### TASK TO CARRY OUT
Within the entries below, find every line that has the string "moved", then copy it.

(EXERCISE DATA begins)

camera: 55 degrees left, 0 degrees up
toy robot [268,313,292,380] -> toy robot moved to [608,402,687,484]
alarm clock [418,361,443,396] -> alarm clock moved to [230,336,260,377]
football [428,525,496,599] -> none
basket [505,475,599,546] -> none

(EXERCISE DATA ends)
(EXERCISE DATA begins)

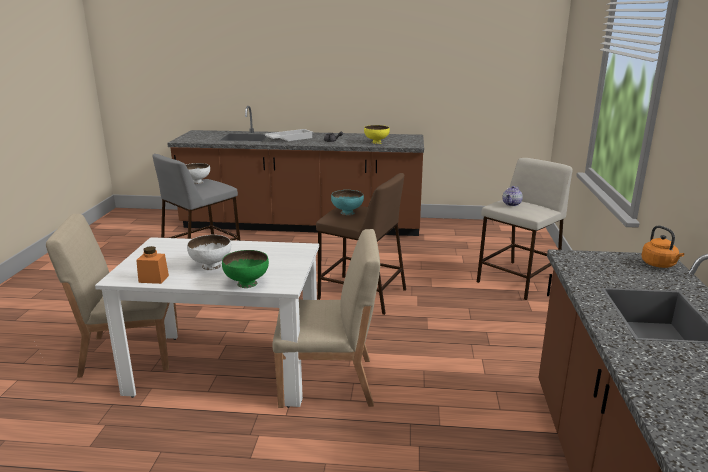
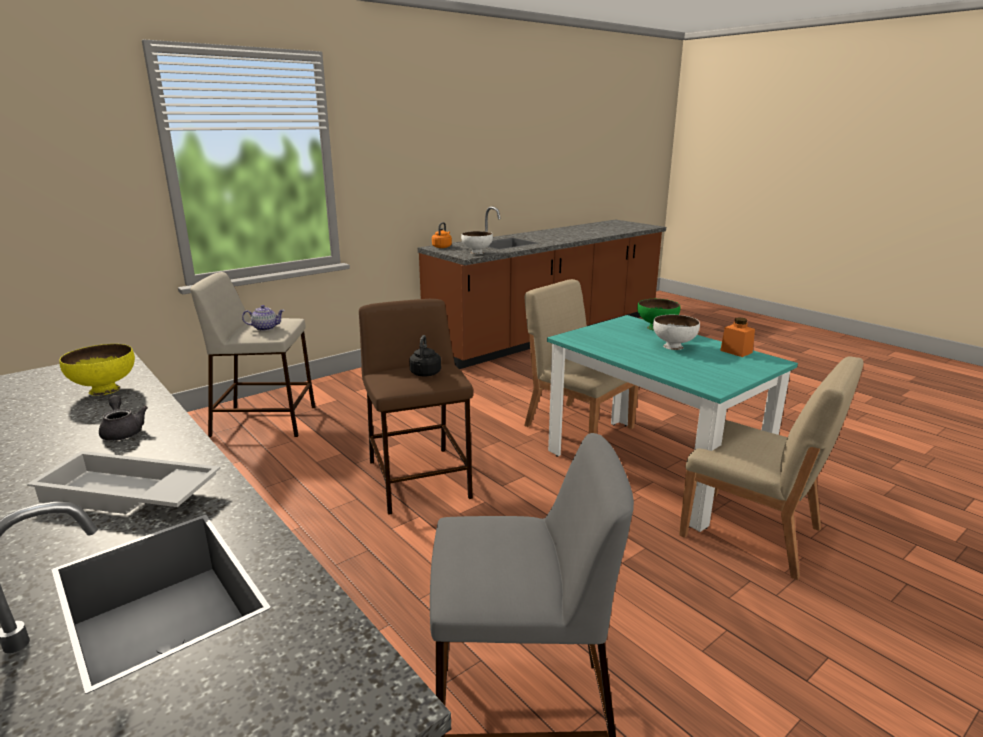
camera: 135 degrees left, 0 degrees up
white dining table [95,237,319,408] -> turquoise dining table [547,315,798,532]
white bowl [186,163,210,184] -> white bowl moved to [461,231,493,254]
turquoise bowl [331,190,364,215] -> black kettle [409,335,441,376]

(EXERCISE DATA ends)

### SOLVED EXERCISE
toy robot [268,313,292,380] -> toy robot moved to [608,402,687,484]
alarm clock [418,361,443,396] -> alarm clock moved to [230,336,260,377]
white bowl [186,163,210,184] -> white bowl moved to [461,231,493,254]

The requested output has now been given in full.